Mais Hirahara ne laisse pas le contexte historique dominer la recherche du tueur. Nous sommes portés en douceur par la voix d’Aki – calme, sensible, généreuse, même si parfois un peu pétulante – et par notre sens de sa croissance. L’un des plaisirs du roman est de la voir devenir de plus en plus audacieuse – passer d’une jeune femme timide à une femme prête à prendre des risques et à défendre ce qu’elle pense être juste.

Maintenant, la sensibilité noire est notoirement sombre; ses protagonistes vivent dans un monde déchu et sont eux-mêmes souvent des âmes perdues. Comme Walter Mosley dans ses grands livres Easy Rawlins, Hirahara nous montre un Los Angeles corrompu dont les corruptions les plus endémiques sont imprégnées de racisme. Mais – et cela rappelle aussi Mosley – elle ne se vautre pas dans le nihilisme cosmique indulgent qui définit trop de noir.

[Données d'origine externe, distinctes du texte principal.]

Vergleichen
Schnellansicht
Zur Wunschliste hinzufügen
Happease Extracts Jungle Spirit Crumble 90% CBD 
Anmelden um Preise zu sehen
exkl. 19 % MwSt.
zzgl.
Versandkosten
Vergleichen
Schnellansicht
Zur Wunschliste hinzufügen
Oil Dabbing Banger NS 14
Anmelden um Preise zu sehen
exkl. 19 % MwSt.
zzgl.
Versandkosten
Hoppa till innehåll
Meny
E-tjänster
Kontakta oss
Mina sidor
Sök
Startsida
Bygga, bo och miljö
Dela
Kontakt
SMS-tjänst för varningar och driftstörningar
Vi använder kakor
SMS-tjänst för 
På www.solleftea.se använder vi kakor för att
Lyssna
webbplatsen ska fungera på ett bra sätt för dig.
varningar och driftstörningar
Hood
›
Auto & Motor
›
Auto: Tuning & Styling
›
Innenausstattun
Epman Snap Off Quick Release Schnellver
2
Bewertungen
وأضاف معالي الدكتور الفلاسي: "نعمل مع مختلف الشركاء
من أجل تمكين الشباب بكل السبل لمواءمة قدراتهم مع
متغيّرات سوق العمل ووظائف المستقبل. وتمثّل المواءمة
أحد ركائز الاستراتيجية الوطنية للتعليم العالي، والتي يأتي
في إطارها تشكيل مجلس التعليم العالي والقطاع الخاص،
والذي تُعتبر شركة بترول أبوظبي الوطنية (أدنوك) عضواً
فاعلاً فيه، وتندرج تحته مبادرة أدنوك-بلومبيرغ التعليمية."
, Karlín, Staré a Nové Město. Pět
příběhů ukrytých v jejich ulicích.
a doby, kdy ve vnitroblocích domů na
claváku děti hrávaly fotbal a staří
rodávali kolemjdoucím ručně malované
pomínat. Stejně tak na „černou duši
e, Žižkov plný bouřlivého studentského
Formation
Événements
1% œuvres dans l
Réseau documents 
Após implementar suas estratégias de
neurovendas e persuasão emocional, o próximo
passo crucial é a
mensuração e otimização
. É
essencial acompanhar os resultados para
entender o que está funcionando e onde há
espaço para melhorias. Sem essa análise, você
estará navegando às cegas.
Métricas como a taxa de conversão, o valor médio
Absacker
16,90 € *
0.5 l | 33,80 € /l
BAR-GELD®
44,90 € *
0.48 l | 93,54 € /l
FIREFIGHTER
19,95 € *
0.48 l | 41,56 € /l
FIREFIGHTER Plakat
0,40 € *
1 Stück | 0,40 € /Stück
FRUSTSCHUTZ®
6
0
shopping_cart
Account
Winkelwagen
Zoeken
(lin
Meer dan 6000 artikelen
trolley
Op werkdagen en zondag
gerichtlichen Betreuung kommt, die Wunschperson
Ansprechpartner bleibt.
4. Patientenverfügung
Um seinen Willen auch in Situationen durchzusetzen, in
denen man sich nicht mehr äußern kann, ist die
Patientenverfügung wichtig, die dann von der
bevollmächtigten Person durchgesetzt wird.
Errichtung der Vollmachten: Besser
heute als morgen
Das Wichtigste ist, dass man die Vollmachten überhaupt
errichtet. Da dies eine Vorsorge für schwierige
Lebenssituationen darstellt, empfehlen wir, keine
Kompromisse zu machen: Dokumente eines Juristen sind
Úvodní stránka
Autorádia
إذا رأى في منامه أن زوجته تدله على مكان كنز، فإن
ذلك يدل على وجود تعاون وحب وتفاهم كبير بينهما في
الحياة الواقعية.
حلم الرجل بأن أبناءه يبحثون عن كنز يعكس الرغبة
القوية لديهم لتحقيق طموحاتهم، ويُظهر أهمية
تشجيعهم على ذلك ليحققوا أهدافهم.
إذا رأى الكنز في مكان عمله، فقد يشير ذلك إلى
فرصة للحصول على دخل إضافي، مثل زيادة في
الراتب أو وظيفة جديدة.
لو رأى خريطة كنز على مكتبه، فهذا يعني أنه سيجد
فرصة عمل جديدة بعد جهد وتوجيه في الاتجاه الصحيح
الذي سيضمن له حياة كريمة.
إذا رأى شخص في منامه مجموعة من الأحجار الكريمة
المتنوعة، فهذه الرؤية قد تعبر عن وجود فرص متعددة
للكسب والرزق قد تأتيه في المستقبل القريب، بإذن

Au début du roman, Aki et sa famille louent un logement à East LA. D’une certaine manière, cette nouvelle maison beaucoup plus petite est un symbole de tout ce qu’ils ont perdu depuis qu’ils ont été expulsés de force de leur maison dans la banlieue de Glendale. Pourtant, malgré toute sa conscience de ce qui a été fait aux Américains d’origine japonaise, Hirahara ne laisse pas Aki ou Art sombrer dans le désespoir. Au contraire, la rue dans laquelle ils se déplacent donne au livre son titre, , un mot chargé de la promesse d’une vie qui continue.